Despite its rapid economic growth, India faces various challenges, including income inequality, poverty, and unemployment. Balancing economic growth with social development remains a significant policy challenge. Additionally, addressing environmental concerns and sustainable development is crucial to ensuring the long-term health of the economy.
India is increasingly integrated into the global economy. It is a member of various international organizations and has entered into several trade agreements. Global partnerships and collaborations are critical for enhancing India’s economic standing on the world stage.

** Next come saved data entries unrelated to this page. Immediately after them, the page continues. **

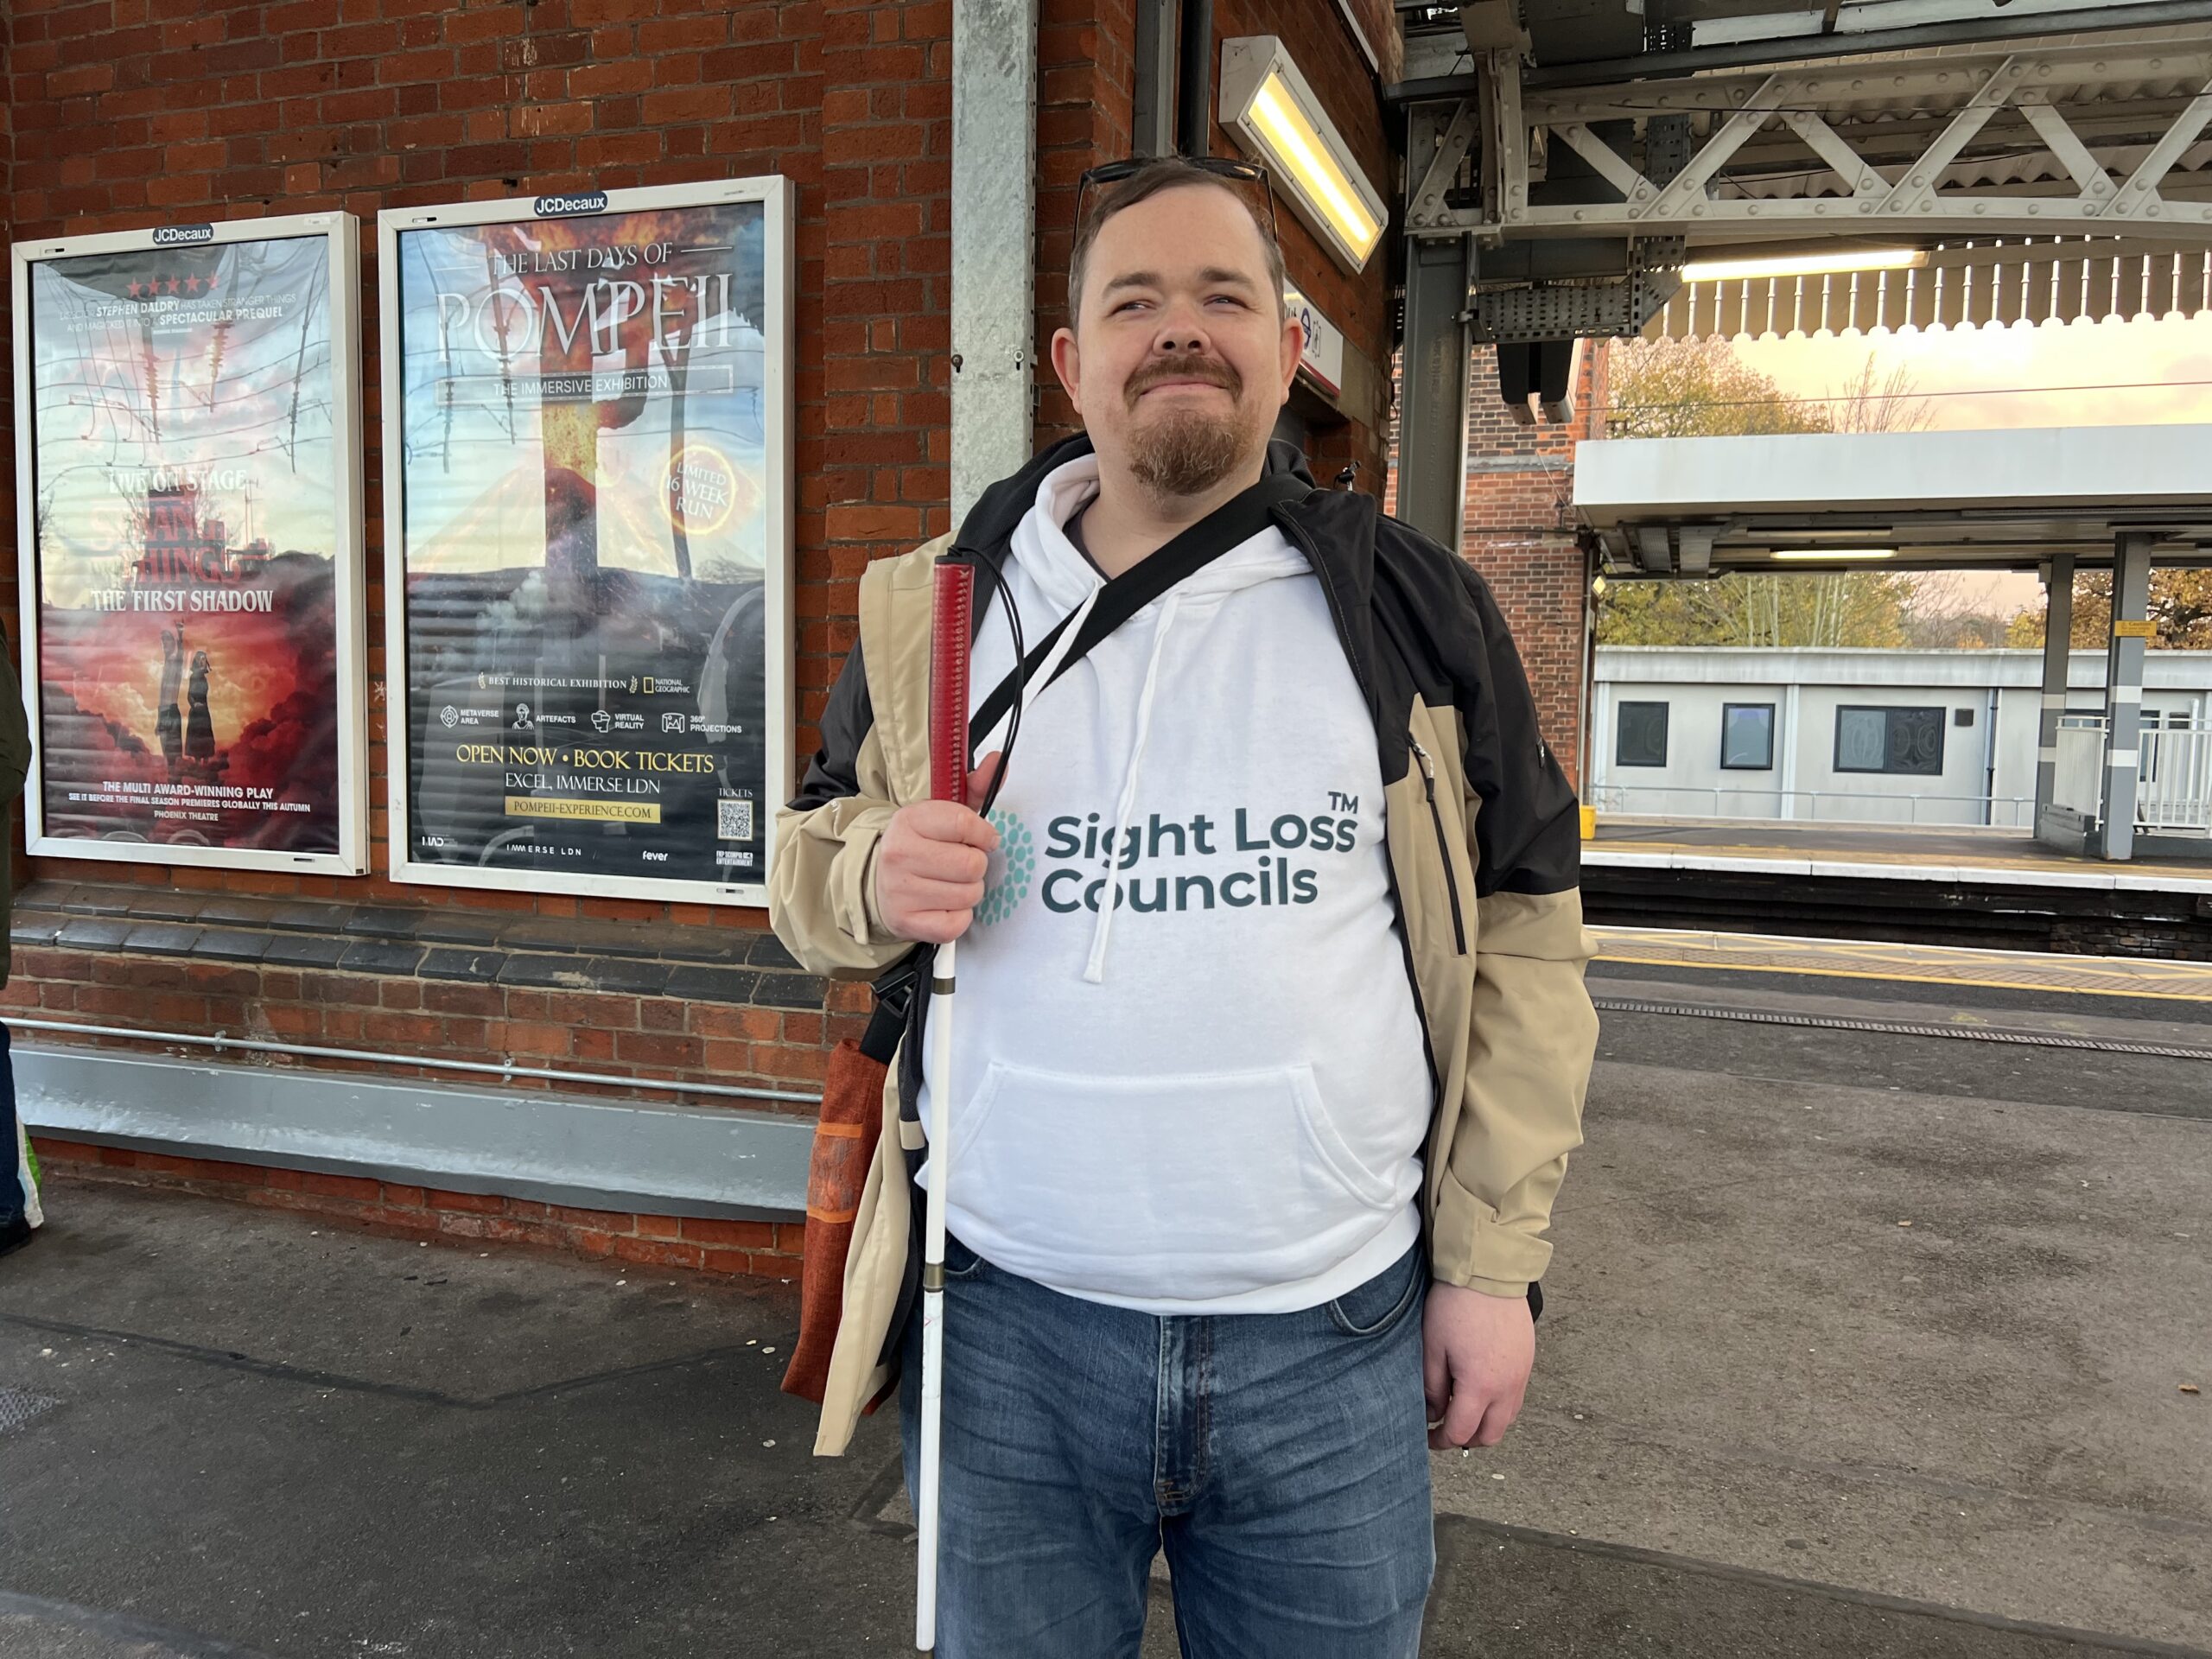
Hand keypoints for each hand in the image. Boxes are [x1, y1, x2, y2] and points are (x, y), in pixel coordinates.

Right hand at [871, 753, 1003, 943]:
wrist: (875, 880)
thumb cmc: (920, 845)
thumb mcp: (942, 812)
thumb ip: (974, 786)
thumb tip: (1000, 760)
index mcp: (909, 820)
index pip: (966, 824)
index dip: (984, 834)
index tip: (982, 838)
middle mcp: (900, 854)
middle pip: (972, 864)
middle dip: (976, 865)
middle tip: (961, 864)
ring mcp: (900, 890)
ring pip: (969, 894)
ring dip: (969, 890)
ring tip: (951, 883)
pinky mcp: (906, 921)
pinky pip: (957, 922)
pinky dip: (959, 916)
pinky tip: (944, 904)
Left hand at [1423, 1282, 1534, 1449]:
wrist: (1488, 1274)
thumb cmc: (1457, 1306)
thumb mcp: (1433, 1348)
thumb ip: (1433, 1388)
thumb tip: (1434, 1413)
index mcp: (1481, 1386)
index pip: (1461, 1432)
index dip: (1441, 1440)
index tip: (1428, 1437)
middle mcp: (1507, 1387)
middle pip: (1490, 1436)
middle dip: (1466, 1440)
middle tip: (1445, 1429)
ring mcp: (1521, 1375)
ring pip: (1507, 1420)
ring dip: (1485, 1424)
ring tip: (1463, 1411)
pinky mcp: (1527, 1362)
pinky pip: (1516, 1399)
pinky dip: (1499, 1407)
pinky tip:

With a labor force of 476 million, India boasts the world’s second-largest workforce. It also experiences significant income inequality, with one of the highest numbers of billionaires globally. Despite efforts to expand the tax base, the number of taxpayers in India remains relatively small at around 6.25% of the population.
During the 2008 global financial crisis, India employed Keynesian policies, including fiscal and monetary stimulus measures, to boost growth and demand. The subsequent years saw a revival in economic growth. The World Bank emphasizes the need for public sector reform, infrastructure development, agricultural and rural progress, deregulation of land and labor, financial inclusion, increased private investment and exports, education, and public health to achieve sustainable economic development in India.
In 2022, India’s top trading partners were the United States, China, United Arab Emirates (UAE), Saudi Arabia, Russia, Germany, Hong Kong, Indonesia, South Korea, and Malaysia. Foreign direct investment (FDI) in India reached $82 billion in 2021–22, with the service sector, computer industry, and telecom industry leading in FDI inflows. India has free trade agreements with numerous nations and blocs, including ASEAN, SAFTA, Mercosur, South Korea, Japan, Australia, UAE, and others, some of which are in effect, while others are in the negotiating stage.
India faces challenges such as high public debt, standing at 83% of GDP, a fiscal deficit of 6.4% of GDP, high unemployment, rising income inequality, and declining aggregate demand. Moreover, India’s gross domestic savings rate reached 29.3% of GDP in 2022. In recent years, independent economists and financial institutions have raised concerns about the government’s manipulation of various economic data, especially regarding GDP growth. India’s overall social spending as a share of GDP in 2021–22 is relatively low at 8.6%, compared to the average for OECD nations.